** Dataset entries follows **

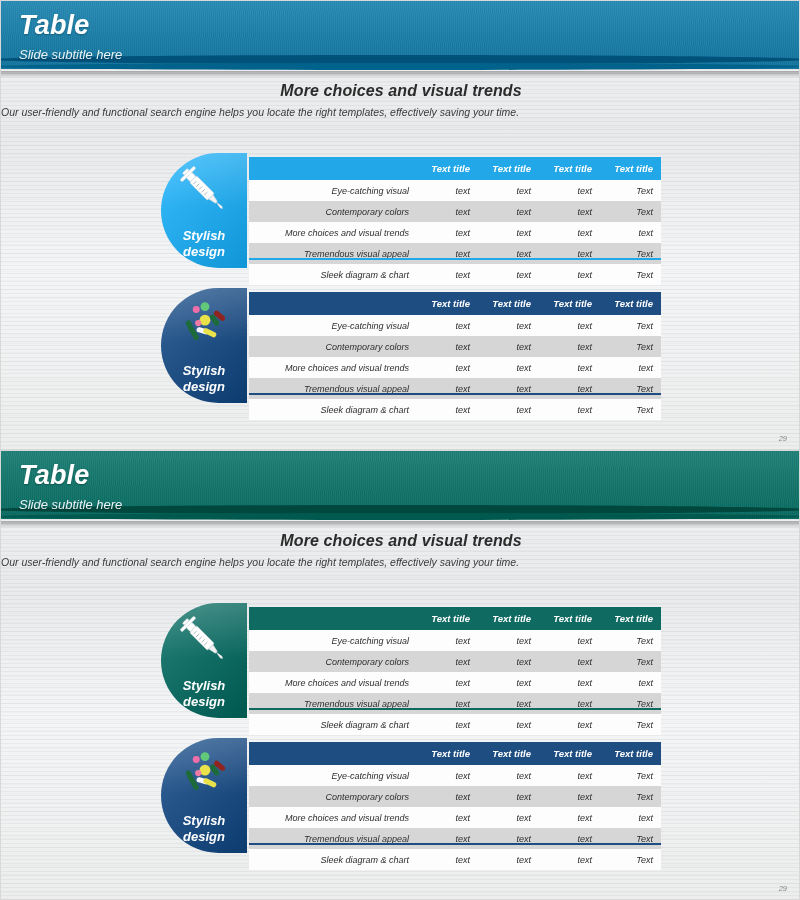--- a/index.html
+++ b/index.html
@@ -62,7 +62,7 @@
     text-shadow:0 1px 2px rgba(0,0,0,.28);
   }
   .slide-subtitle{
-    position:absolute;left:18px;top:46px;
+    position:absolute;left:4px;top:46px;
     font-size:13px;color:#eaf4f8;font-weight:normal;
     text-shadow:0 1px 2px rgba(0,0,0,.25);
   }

** End of Dataset entries **

§ Exercise requirements: Once the pictures are set aside, restate the remaining data above exactly.

§ Your response:
--- a/index.html
+++ b/index.html
@@ -62,7 +62,7 @@
     text-shadow:0 1px 2px rgba(0,0,0,.28);
   }
   .slide-subtitle{
-    position:absolute;left:18px;top:46px;
+    position:absolute;left:4px;top:46px;
     font-size:13px;color:#eaf4f8;font-weight:normal;
     text-shadow:0 1px 2px rgba(0,0,0,.25);
   }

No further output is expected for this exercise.